Yes, it’s pretty shocking: About one-third of all food that is produced remains uneaten, ether because it’s thrown away, rots, or otherwise doesn’t get to the people who want to eat it. The sources differ widely by country, sometimes it’s a lack of refrigeration, lack of storage, grain silos, and so on. In the United States, a family of four wastes on average $1,600 worth of produce a year. That’s a pretty big incentive to act.
It always surprises people that if the emissions associated with food loss were a country, it would be the third largest emitter in the world.
Let’s talk about what you are seeing in terms of policy responses.
One of the joys and complications of working on a global study is that the policy responses are going to look very different wherever you are. We talked earlier about the climate impacts of nitrogen fertilizer use. One policy that has really been effective has been the 1991 European Union Nitrates Directive. Now, when it was passed, it was designed to reduce nitrogen runoff because agricultural sources of runoff were one of the main causes of water pollution in Europe. Since then, fertilizer applications per hectare have decreased by about half, yet crop yields have continued to increase as they were before. It’s just one example of a relatively large geographically scaled policy that is working. While it wasn’t specifically designed to address emissions, it most certainly has had emissions benefits.

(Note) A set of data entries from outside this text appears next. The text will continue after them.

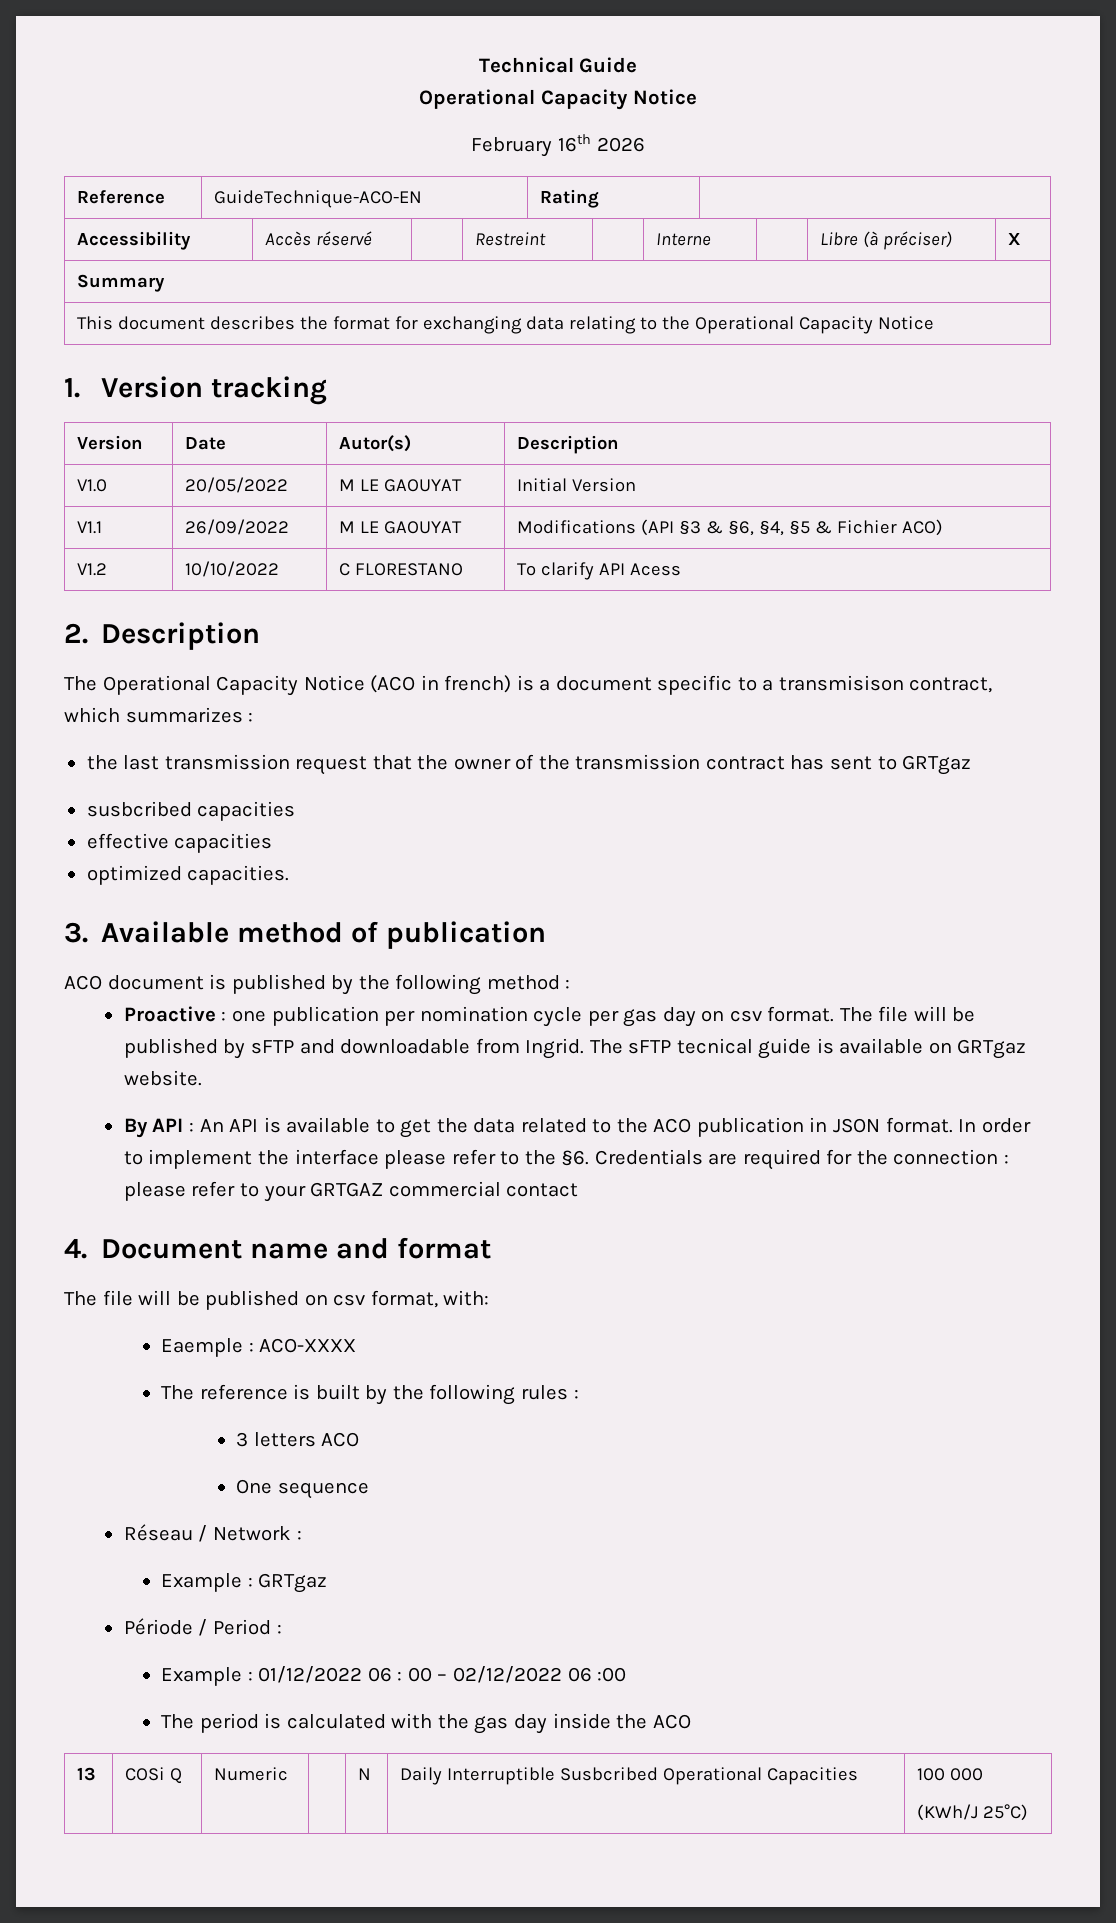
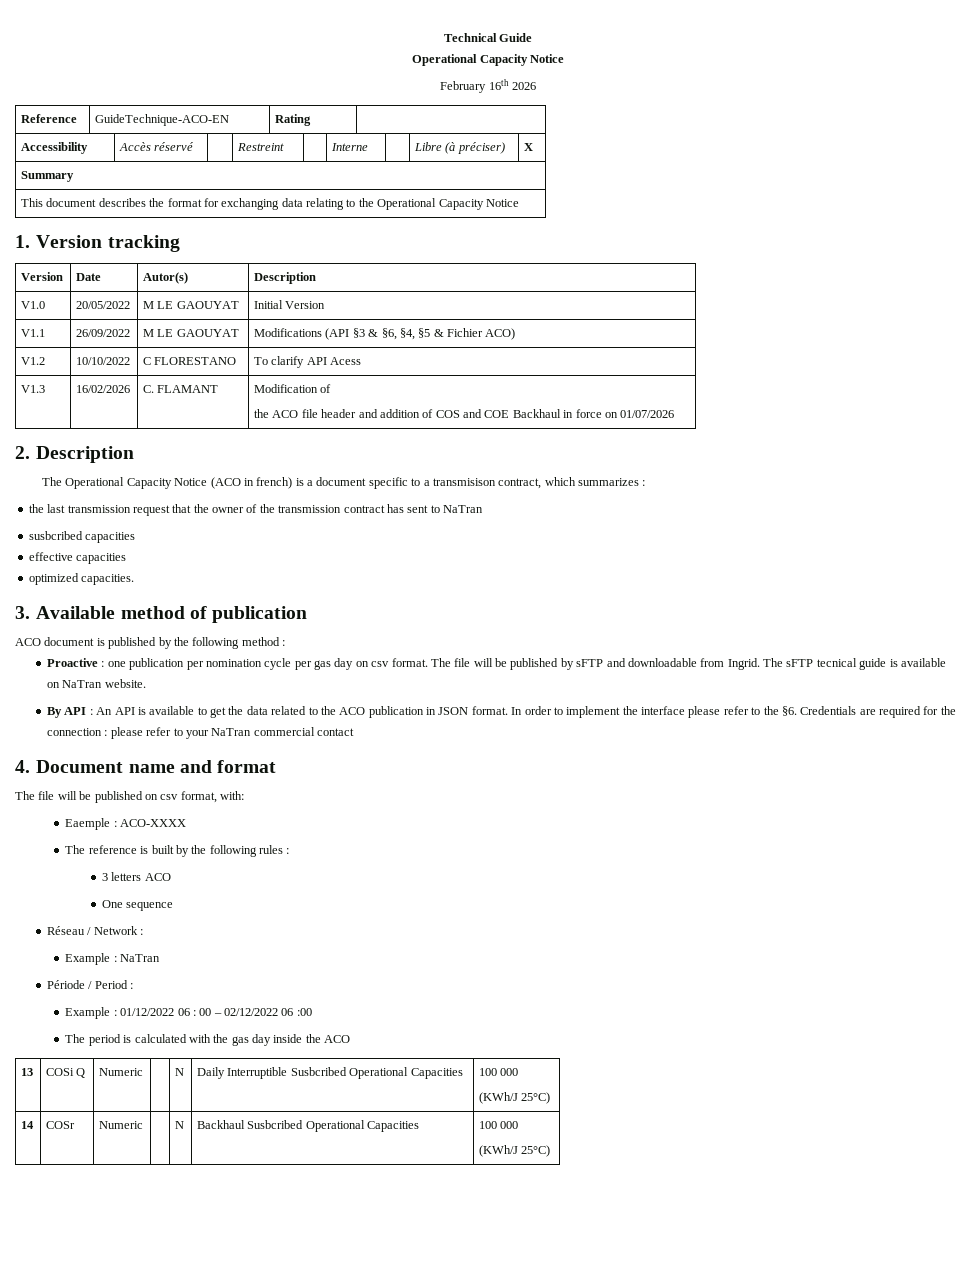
(681, 569) none -> [21,385,46,393] [76,385,131,393] [143,385,219,393] [254,384,332,393] [254,409,675,418] // V1.3 | 16/02/2026 | C. FLAMANT | Modification of // the ACO file header and addition of COS and COE Backhaul in force on 01/07/2026
[902,755,972,775] GRTgaz -> [443,505,483,513] NaTran
[957,1039,1027,1059] GRTgaz -> [62,680,103,688] NaTran
[310,1182,384,1197] GRTGAZ -> [211,728,252,736] NaTran
[258,1573,328,1593] GRTgaz -> [120,954,161,962] NaTran
(1028, 1812) none -> [21,1121,35,1129] [46,1121,76,1129] [99,1121,144,1129] [175,1121,185,1129] [197,1120,420,1132] [479,1121,519,1129] [479,1145,551,1157] // 14 | COSr | Numeric | | N | Backhaul Susbcribed Operational Capacities | 100 000 // (KWh/J 25°C)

We can look at farmers choosing different production pathways. Like in some cases adding more crop rotations into their planning or using agroecological approaches, such as planting hedgerows, agroforestry, and more. Honestly, there really is a huge amount that can be done. But it’s important to stress that no single action is going to solve the problem.
One of the big food-climate debates is about soil carbon sequestration and livestock. What do you think about those who argue for livestock’s ability to rehabilitate soils?
We know for sure we can be doing a lot better in terms of soil carbon storage. And we are seeing incredible results from a range of strategies, like some I mentioned: planting cover crops, intercropping, and silvopasture, planting hedges between fields that can prevent soil loss—and more. All of these can help sequester more carbon in the soil, but I think the key message should be: Soil carbon sequestration is part of the solution, but it isn’t the only solution.
Now, for the debate about cows! The instances where I’ve seen cows or other ruminants’ potential to be net negative in terms of greenhouse gas emissions—after accounting for methane emissions—is over short timescales, in certain conditions, on previously degraded land. So, yes, it may be possible for cows to play a helpful role, but in a limited way. How the cows are raised matters; but how many cows you’re raising matters more.
Do you feel like any parts of your paper have been misunderstood as this complex story gets translated for the general public?
I actually think the coverage has been good. There are basically three main points and I think the media has been capturing them well: One, food matters to climate and if we continue eating the way we are, it will result in catastrophic climate change; two, there is a lot we can do; third, everyone has a role to play—consumers, businesses, food processors, everyone.
I know one question those who work on climate often gets asked is, “Are you optimistic or pessimistic?”—but, I feel I should ask the same of you.
I’m laughing because it’s an uncomfortable question to answer. We are starting to move in the right direction, but honestly, we’re not moving anywhere close to as fast as we need to. We need to start acting now. It would have been great to have made these changes years ago, but we didn’t.
Right. As they say, the best time to plant a tree was 10 years ago. The second best time is today.
Exactly.
This interview has been edited for length and clarity.